Elasticsearch安装部署
elk有三个主要组成部分
elasticsearch 是一个基于Lucene的搜索服务器。它提供了一个分布式多用户能力全文搜索引擎,用来存储数据。logstat由JRuby语言编写,基于消息(message-based)的简单架构,并运行在java虚拟机上,主要负责 收集和搜索日志 过滤日志 转发日志 提供搜索日志的客户端只需要 安装logstat即可。
kibana 是一个开源和免费的工具,可以帮助您汇总,分析和搜索重要数据日志并提供友好的web界面。

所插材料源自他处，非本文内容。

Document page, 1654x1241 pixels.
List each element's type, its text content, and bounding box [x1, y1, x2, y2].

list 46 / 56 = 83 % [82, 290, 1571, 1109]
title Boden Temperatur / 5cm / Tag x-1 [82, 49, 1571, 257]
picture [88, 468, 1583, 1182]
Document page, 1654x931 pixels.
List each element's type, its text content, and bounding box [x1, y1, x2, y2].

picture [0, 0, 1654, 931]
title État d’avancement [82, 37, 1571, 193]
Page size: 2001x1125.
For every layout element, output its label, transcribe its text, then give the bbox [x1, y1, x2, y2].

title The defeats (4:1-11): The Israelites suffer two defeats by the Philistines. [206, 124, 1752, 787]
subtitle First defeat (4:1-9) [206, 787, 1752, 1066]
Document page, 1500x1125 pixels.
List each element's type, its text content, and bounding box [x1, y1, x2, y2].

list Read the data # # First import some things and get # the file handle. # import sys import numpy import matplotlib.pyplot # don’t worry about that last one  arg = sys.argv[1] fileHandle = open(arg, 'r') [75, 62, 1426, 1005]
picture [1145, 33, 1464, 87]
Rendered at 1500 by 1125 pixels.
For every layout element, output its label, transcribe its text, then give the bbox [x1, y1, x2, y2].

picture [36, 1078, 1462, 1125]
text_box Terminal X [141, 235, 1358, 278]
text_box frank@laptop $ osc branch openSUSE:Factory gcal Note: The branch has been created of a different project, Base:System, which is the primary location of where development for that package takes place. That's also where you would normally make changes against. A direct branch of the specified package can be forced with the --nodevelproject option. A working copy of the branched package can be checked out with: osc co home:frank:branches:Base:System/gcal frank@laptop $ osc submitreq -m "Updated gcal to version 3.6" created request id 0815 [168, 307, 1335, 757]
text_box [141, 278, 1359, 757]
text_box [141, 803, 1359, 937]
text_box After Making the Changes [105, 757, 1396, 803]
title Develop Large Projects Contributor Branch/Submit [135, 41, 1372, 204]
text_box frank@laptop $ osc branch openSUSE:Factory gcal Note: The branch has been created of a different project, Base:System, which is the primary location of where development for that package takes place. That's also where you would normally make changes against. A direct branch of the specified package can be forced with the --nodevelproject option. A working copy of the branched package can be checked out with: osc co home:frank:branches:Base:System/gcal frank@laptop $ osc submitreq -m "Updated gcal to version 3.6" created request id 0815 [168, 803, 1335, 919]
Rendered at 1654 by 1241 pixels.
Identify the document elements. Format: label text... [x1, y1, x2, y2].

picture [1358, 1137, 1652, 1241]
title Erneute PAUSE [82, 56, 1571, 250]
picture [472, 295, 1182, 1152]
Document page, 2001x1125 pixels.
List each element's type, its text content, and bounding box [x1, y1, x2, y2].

===================================================================
elk部署之环境准备
ip 系统版本 配置要求
192.168.7.139 centos7.3 最低2G内存 2颗CPU
192.168.7.140 centos7.3 最低2G内存 2颗CPU
环境准备
1)关闭防火墙和selinux
2)时间同步
3)设置好主机名称
4)硬件要求
5)java环境安装
elk服务器上的操作步骤
1 java环境安装
[root@linux-node1 ~]# yum install java -y
[root@linux-node1 ~]# java -version
openjdk version "1.8.0_201"
OpenJDK Runtime Environment (build 1.8.0_201-b09)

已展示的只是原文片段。